Photo (cc) by timsamoff
The grocery store could soon be as obsolete as the video rental store.
Giant Foods is turning gas stations into grocery pickup locations, The Washington Post’s Thomas Heath says. You order online, pull up at the station, and an employee “deposits your order, from a loaf of bread to 50 bags of groceries, into the trunk.” It has 20 such grocery stations around Washington, D.C., right now.
It’s not the only business giving online groceries a try. Relay Foods has 35 locations in the D.C. area, with plans for up to 100, Heath says. “It has raised $14.5 million from venture capital firms, including investments from Google chairman Eric Schmidt’s investment vehicle, Tomorrow Ventures,” he says.
Time’s Brad Tuttle notes that a few other businesses are running pickup grocery operations in limited service areas, including Walmart and Safeway.

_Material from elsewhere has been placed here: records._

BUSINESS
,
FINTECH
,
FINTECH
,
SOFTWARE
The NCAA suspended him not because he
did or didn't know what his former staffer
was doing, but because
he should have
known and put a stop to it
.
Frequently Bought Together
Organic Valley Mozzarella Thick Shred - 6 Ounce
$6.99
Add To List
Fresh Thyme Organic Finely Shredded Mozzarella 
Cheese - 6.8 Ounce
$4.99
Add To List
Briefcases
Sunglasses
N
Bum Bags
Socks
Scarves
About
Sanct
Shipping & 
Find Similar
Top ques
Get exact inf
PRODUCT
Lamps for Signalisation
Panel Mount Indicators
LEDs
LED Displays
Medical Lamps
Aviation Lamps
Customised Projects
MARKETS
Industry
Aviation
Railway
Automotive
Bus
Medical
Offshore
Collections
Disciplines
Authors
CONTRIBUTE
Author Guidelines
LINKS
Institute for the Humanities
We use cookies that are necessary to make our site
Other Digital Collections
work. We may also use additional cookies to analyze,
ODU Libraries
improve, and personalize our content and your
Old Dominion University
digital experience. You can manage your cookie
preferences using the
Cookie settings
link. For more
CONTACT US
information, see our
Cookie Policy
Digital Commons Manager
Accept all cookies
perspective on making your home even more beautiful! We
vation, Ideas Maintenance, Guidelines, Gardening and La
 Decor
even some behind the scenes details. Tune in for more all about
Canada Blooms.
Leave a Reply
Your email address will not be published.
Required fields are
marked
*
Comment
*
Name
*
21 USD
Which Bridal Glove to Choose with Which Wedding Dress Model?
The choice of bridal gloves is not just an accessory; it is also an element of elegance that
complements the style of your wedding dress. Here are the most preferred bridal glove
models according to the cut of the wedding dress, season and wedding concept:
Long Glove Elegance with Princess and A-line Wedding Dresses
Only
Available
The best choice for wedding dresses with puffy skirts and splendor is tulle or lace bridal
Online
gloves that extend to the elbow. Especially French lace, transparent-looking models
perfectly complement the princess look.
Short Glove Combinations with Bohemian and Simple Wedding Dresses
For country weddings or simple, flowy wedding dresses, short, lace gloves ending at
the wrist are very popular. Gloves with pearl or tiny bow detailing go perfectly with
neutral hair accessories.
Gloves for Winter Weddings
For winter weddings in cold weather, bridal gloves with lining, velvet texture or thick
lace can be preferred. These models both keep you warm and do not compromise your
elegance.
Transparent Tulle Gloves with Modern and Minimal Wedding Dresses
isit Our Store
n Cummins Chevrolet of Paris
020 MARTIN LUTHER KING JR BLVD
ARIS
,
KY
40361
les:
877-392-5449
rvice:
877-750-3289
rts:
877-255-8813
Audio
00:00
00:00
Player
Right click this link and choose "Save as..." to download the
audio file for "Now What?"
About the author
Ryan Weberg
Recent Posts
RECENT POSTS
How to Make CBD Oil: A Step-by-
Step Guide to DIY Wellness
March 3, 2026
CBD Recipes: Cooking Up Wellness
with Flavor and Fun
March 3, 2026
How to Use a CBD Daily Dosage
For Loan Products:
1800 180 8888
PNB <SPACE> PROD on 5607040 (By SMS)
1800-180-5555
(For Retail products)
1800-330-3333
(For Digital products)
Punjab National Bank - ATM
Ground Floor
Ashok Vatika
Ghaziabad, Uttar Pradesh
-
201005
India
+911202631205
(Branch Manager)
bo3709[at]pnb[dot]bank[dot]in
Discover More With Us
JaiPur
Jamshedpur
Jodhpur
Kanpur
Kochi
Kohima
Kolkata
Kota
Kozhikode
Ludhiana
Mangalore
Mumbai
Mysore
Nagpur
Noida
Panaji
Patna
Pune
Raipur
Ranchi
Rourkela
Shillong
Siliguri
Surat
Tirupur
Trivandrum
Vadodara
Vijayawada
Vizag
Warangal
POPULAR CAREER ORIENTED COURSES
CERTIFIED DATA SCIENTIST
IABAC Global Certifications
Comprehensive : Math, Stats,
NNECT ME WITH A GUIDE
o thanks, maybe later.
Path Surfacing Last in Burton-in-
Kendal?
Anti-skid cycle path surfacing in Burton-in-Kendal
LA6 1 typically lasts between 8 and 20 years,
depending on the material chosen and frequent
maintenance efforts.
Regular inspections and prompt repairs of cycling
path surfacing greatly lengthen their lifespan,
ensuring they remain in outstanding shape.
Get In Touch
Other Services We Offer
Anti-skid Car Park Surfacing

In general, customers need to order online the evening before they want their stuff. Same-day pickup may be available for an added fee. Groceries are shipped from central warehouses to a pickup location in trucks with refrigerated cases. Some businesses will have an employee load the groceries into your car, while others require you to come inside and pick them up.
Depending on the service, groceries are picked up at an actual grocery store, a converted gas station, or a designated mobile pickup location — the back of the truck carrying the groceries from the warehouse.
Tuttle identifies some concerns that have kept this kind of service from growing faster. People want to pick their own produce, for instance. They worry about freshness or goods being damaged in transit. Groceries already somehow get to grocery stores relatively fresh and unharmed, but this is new — it seems natural to worry.